The most chilling aspect of this entire film is that close inspection of the mother's reactions whenever the topic of Girard's disappearance is raised strongly suggests that she well knows exactly what her son has done … and has accepted it in silence, is resigned to the hold her son has put upon her, due to her love for him as his mother. As example, the mother barely glances at the postcard; she knows the truth of all of it already.
Philippe is free to continue his imaginary household with Senta for a bit; in the short-run Girard's absence is unnoticed, given his expected trip to Italy. And there's nothing known—outside this dysfunctional household—to make him suspect. The couple in constantly sensual tango tension, also born of Philippe's imagination, is a manifestation of his relationship with his mother, a relationship that is competing to also live in Philippe's new household. One hint: the tango mother chiding her younger partner for having a wandering eye toward other women … is Philippe's mind chiding him for trying to abandon his Oedipal love for another woman his own age. Somewhere along the way, Philippe murders the homeless man and dumps the body down by the docks, away so as to not draw attention to the abandoned house. Perhaps he has done so to prove his love to his imaginary Senta (though his imagination also tries to deny his guilt) as he did for Mother … or perhaps because the homeless man was getting just a bit too nosy about Philippe's comings-and-goings. Either way, someone cleared out the cardboard boxes and garbage in which the homeless man had lived, that someone surely being Philippe.
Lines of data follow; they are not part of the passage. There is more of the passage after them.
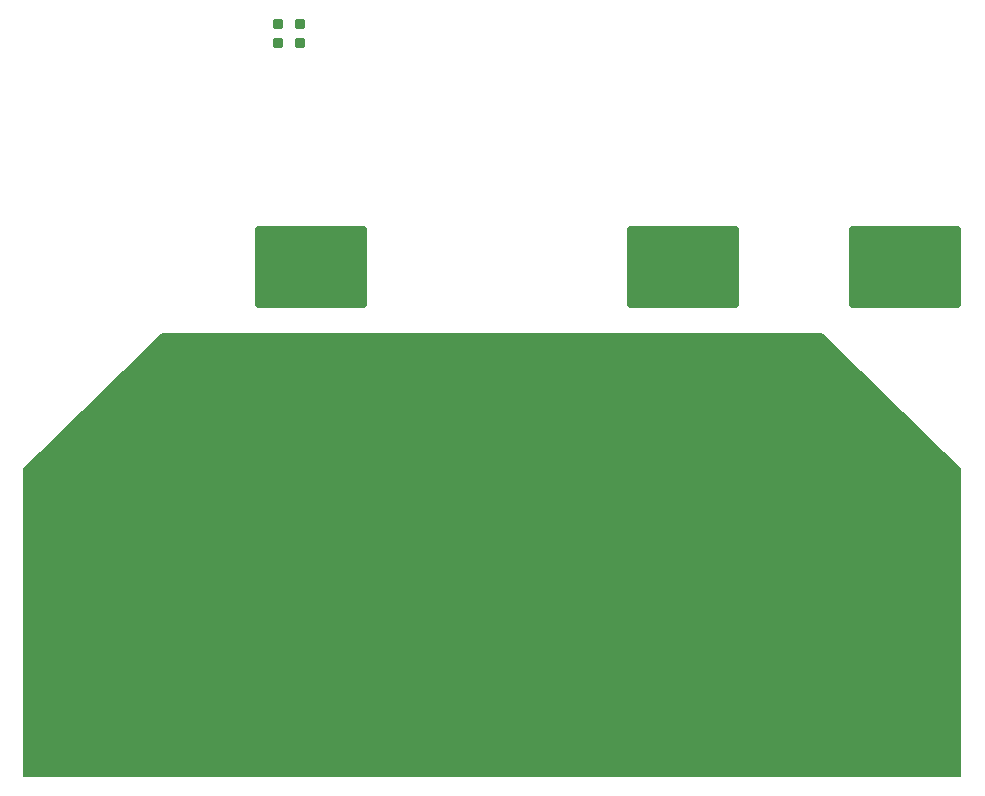
<source format=gts>
G04 #@! TF.GenerationSoftware,KiCad,Pcbnew,8.0.2*
G04 #@! TF.CreationDate,2024-08-20T08:25:12+02:00*
G04 #@! TF.ProjectId,STS1_SIDEPANEL,53545331-5f53-4494-9445-50414e454c2e,rev?*
G04 #@! TF.SameCoordinates,Original*
G04 #@! TF.FileFunction,Soldermask,Top*
G04 #@! TF.FilePolarity,Negative*
%FSLAX46Y46*%
G04 Gerber Fmt 4.6, Leading zero omitted, Abs format (unit mm)*
G04 Created by KiCad (PCBNEW 8.0.2) date 2024-08-20 08:25:12*
%MOMM*%
%LPD*%
G01*
G04 APERTURE LIST*
G04 Aperture macros list*
%AMRoundRect*
0 Rectangle with rounded corners*
0 $1 Rounding radius*
0 $2 $3 $4 $5 $6 $7 $8 $9 X,Y pos of 4 corners*
0 Add a 4 corners polygon primitive as box body*
4,1,4,$2,$3,$4,$5,$6,$7,$8,$9,$2,$3,0*
0 Add four circle primitives for the rounded corners*
1,1,$1+$1,$2,$3*
1,1,$1+$1,$4,$5*
1,1,$1+$1,$6,$7*
1,1,$1+$1,$8,$9*
0 Add four rect primitives between the rounded corners*
20,1,$1+$1,$2,$3,$4,$5,0*
20,1,$1+$1,$4,$5,$6,$7,0*
20,1,$1+$1,$6,$7,$8,$9,0*
20,1,$1+$1,$8,$9,$2,$3,0*%
%AMFreePoly0*
4,1,17,27.998779,14.255902,28.009846,14.246565,39.669846,2.866565,39.698571,2.811843,39.696113,2.795000,39.700000,2.795000,39.700000,-2.795000,-39.700000,-2.795000,-39.700000,2.795000,-39.695106,2.795000,-39.695106,2.825902,-39.669846,2.866565,-28.009846,14.246565,-27.954442,14.273952,-27.940000,14.275000,27.940000,14.275000,27.998779,14.255902,27.998779,14.255902,$1*%
G04 Aperture macros list end*
%ADD10C,6.000000*%
%ADD11FreePoly0,0.000000*%
%ADD12R,79.400000X20.475000*%
%ADD13C,5.700000*%
%ADD14RoundRect,0.350000X-4.400000X-3.150000X4.400000X-3.150000X4.400000X3.150000X-4.400000X3.150000X0*%
%ADD15RoundRect,0.100000X-0.300000X-0.300000X0.300000X-0.300000X0.300000X0.300000X-0.300000X0.300000X0*%
G04 APERTURE END LIST*
D10*
X101150000Y-110780200D03*
D11*
X125150000Y-105175200D03*
D10*
X125150000Y-110780200D03*
D12*
X125150000Y-118207700D03*
D13*
X152050000Y-110780200D03*
D14*
X109820000Y-85280200D03*
X141280000Y-85280200D03*
X160075000Y-85285200D03*
D15*
X108900000Y-66275000D03*
X108900000Y-64675000D03*
X107000000Y-64675000D03*
X107000000Y-66275000D03*
M02*

</source>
The screws start to tighten when Girard's absence eventually becomes conspicuous and the police begin to look into the matter. Meanwhile, Philippe's ever-more twisted mind begins to struggle to reconcile the truth about Girard, one part telling him (via Senta's voice) that Girard is dead, the other part in denial (it is really Girard's cousin who is dead). The mental conflict ultimately drives Philippe to start nosing around Girard's house for the truth. The police pick up on it and he's brought in for questioning (though his mind tries to deny it as coincidental to an investigation of Patricia) then let go, presumably so they can tail him. Along the way, his mind tries to vindicate him from the murder of the homeless man by running into him by chance. And at the abandoned house his mind tries to vindicate him from the murders of the missing woman and Girard (or his cousin or whatever) by letting imaginary Senta take the blame.
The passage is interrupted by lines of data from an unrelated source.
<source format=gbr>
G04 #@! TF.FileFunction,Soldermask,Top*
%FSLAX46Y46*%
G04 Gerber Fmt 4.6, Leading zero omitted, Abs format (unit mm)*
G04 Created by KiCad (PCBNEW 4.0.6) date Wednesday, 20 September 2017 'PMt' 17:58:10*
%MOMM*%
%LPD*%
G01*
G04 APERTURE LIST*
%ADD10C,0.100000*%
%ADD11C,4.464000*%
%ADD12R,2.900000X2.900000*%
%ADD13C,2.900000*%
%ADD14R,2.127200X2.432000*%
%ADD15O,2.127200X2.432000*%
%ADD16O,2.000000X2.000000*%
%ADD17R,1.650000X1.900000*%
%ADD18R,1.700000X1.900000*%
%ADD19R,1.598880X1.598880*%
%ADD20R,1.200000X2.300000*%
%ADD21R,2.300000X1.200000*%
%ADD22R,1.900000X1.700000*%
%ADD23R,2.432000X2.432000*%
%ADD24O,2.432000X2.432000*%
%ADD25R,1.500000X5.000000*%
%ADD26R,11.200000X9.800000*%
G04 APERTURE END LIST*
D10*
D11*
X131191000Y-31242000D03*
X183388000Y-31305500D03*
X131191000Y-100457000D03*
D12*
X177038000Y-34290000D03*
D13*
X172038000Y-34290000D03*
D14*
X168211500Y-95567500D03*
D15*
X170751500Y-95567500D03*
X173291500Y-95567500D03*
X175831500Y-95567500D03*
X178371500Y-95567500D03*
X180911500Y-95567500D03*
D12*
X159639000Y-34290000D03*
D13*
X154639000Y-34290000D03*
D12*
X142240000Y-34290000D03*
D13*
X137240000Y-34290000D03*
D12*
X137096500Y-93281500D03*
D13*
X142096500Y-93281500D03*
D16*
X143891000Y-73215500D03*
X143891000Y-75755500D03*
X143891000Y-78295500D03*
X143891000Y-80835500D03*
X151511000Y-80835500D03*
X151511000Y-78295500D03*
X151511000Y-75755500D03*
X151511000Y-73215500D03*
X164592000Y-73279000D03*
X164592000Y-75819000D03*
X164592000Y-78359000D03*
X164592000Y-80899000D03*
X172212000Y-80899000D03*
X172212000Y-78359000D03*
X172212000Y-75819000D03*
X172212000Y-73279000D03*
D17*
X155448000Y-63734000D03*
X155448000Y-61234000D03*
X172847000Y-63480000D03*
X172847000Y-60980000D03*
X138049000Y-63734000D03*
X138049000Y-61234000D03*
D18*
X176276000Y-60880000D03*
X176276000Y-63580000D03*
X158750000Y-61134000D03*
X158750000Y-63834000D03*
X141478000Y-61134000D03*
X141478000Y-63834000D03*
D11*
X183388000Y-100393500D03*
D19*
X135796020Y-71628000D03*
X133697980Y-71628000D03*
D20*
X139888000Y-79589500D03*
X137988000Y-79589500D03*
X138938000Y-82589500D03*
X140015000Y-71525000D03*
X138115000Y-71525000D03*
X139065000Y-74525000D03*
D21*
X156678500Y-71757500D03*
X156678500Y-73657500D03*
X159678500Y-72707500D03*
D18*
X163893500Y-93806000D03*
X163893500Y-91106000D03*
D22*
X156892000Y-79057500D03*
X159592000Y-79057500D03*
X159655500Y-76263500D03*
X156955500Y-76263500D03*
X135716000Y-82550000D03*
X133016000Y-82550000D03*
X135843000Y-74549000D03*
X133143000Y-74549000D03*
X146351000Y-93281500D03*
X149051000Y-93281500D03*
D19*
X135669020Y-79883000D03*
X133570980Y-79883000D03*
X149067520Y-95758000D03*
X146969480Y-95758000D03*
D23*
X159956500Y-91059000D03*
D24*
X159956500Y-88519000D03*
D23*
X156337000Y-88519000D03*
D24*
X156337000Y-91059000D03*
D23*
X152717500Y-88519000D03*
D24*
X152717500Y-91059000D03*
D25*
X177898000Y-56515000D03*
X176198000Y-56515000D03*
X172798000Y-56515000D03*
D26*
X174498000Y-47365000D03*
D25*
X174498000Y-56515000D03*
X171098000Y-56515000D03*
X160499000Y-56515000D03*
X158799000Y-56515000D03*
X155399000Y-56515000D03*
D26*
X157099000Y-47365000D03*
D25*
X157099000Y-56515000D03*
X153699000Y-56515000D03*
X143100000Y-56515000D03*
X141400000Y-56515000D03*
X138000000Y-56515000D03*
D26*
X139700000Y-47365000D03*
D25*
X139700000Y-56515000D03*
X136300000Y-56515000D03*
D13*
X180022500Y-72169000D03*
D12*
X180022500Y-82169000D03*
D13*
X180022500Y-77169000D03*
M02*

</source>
But, by this point, there's no way out of this duplicitous mind-trap for Philippe. No amount of imagination can stitch all the patchwork together into one neat cloth. Something's got to give. In the end, Philippe calls the police to tell the story (as he said he did). Whether he tells that he killed Girard or whether he tells that his imaginary Senta killed Girard (with a—what—Venetian glass dagger) makes no difference. They've got their man. And he's been tailed to the abandoned house, where the police are gathering to grab him. And they are going to be quite surprised to find the body of the missing woman upstairs. That, for some reason they won't be able to fathom, is wearing a blue bridesmaid dress.